INSTRUCTIONS TO FOLLOW: If a line of the records holds the word "linejoin", copy it out.

Stored data entries:
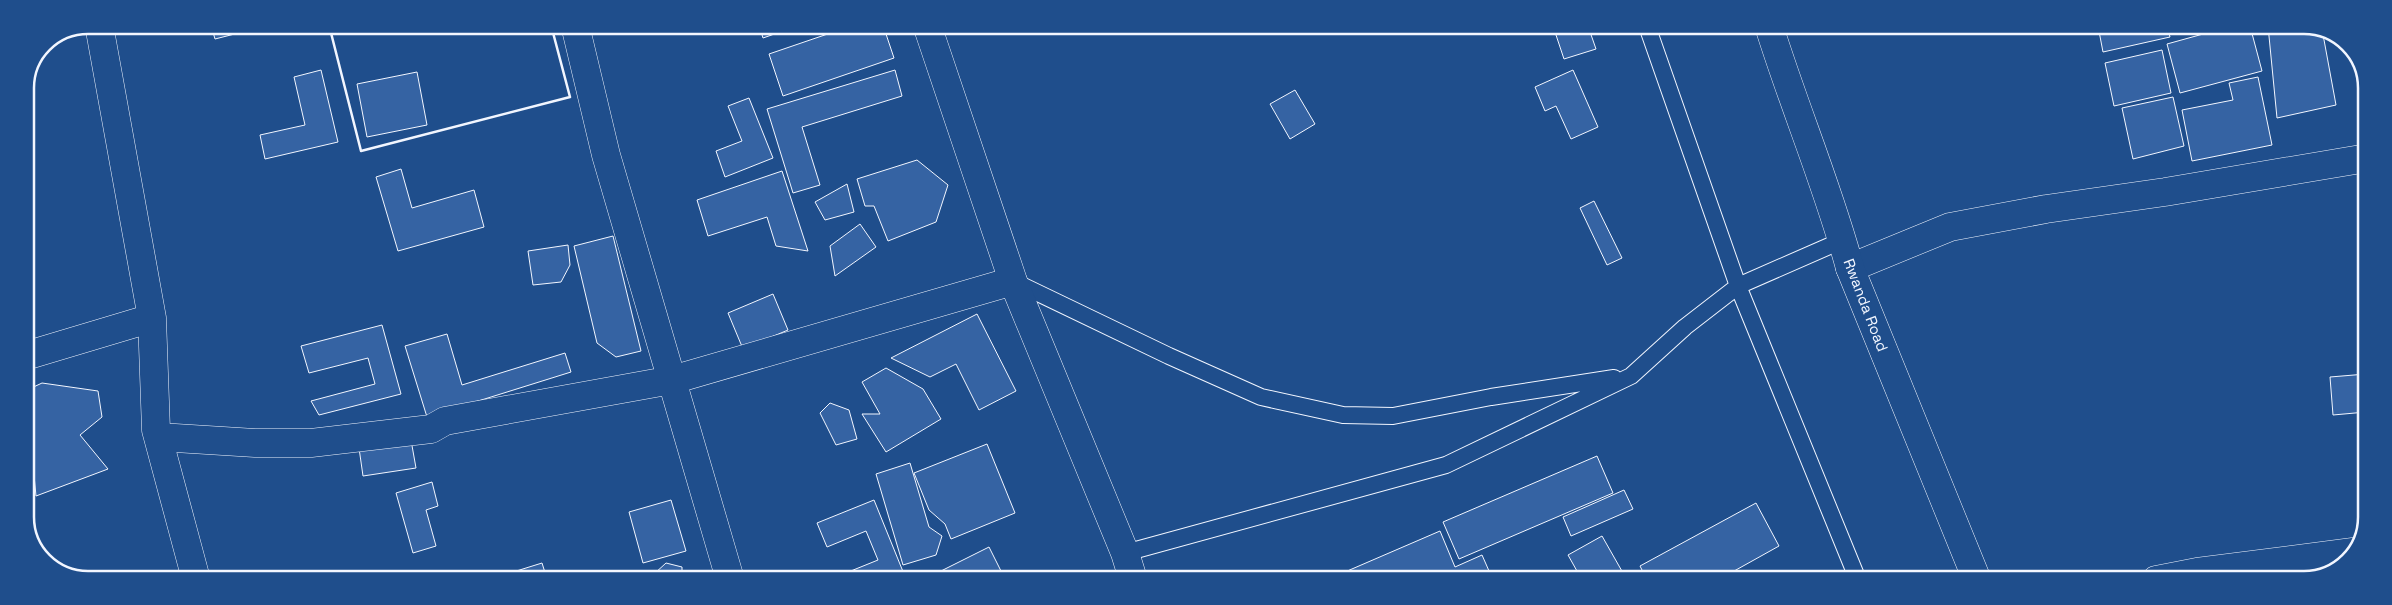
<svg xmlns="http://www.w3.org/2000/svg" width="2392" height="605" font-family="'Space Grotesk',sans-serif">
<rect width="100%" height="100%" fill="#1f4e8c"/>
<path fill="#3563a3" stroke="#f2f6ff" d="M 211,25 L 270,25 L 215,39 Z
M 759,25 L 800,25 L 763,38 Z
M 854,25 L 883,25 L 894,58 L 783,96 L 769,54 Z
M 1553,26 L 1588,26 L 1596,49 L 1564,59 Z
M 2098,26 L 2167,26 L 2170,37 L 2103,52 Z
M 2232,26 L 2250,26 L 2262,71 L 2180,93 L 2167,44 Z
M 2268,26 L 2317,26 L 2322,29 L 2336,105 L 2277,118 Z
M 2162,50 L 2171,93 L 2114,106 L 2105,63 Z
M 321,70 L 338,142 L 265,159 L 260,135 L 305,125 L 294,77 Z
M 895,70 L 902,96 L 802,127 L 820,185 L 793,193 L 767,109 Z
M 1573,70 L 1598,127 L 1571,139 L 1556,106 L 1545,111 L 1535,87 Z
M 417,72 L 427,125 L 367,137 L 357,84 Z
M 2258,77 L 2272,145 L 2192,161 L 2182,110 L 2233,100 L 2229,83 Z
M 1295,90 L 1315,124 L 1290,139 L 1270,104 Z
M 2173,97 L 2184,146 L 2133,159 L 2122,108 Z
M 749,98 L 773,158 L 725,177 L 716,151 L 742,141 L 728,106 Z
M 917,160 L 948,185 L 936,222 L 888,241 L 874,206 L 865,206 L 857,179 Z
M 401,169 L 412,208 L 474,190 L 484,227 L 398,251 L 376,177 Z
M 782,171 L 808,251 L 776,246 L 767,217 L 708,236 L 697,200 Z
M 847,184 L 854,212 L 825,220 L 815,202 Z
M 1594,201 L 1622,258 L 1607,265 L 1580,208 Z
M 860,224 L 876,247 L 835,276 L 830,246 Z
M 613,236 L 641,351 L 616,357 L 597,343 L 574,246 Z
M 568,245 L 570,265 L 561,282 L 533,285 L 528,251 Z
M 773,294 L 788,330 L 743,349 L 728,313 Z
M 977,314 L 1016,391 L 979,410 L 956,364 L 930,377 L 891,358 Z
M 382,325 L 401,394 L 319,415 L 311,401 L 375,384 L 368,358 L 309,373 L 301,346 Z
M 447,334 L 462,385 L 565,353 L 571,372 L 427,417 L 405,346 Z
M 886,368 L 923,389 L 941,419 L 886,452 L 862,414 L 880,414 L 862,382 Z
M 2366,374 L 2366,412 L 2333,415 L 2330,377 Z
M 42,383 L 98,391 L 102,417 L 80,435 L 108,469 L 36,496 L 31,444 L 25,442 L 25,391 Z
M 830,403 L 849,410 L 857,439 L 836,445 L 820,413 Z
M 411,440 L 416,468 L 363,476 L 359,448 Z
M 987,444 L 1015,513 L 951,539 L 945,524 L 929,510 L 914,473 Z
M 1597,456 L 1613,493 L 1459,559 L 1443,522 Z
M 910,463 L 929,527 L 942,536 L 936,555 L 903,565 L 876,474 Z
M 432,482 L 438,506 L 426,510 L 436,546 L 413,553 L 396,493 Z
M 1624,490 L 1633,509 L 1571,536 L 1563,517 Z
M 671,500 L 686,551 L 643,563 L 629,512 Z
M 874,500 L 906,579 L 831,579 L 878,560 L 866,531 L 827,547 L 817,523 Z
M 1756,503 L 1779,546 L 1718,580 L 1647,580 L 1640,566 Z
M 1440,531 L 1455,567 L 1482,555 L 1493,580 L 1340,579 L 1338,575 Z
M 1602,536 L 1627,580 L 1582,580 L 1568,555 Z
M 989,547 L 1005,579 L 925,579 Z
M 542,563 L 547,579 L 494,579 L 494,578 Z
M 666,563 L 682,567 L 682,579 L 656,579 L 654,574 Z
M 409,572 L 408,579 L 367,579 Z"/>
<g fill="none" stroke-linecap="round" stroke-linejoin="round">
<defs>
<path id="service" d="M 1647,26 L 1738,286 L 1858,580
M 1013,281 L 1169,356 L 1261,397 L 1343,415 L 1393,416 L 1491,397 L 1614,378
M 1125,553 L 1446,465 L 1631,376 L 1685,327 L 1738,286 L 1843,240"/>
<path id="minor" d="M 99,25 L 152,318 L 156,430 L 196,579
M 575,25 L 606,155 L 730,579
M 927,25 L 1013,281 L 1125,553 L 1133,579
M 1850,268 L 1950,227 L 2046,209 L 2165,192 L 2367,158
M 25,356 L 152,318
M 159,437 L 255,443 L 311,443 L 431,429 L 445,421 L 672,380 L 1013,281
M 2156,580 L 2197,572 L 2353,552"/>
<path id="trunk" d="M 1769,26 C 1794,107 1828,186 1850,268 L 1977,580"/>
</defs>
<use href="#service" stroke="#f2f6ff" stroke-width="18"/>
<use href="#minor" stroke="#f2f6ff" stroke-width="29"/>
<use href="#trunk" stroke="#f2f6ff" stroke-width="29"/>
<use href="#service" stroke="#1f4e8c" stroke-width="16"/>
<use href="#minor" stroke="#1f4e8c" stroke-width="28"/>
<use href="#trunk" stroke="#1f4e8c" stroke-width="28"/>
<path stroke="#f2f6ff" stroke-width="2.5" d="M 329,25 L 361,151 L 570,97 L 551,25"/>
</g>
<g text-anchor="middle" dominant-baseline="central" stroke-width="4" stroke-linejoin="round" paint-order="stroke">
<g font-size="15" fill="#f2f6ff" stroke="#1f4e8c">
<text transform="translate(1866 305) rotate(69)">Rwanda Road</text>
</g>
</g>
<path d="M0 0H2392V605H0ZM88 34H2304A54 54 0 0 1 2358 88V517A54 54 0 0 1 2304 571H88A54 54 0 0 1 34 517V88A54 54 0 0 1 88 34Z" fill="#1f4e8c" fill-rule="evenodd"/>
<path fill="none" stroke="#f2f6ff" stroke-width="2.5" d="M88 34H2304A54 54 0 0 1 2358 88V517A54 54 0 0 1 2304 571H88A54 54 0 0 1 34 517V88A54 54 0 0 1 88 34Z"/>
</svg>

EXPECTED OUTPUT:
<g fill="none" stroke-linecap="round" stroke-linejoin="round">
<g text-anchor="middle" dominant-baseline="central" stroke-width="4" stroke-linejoin="round" paint-order="stroke">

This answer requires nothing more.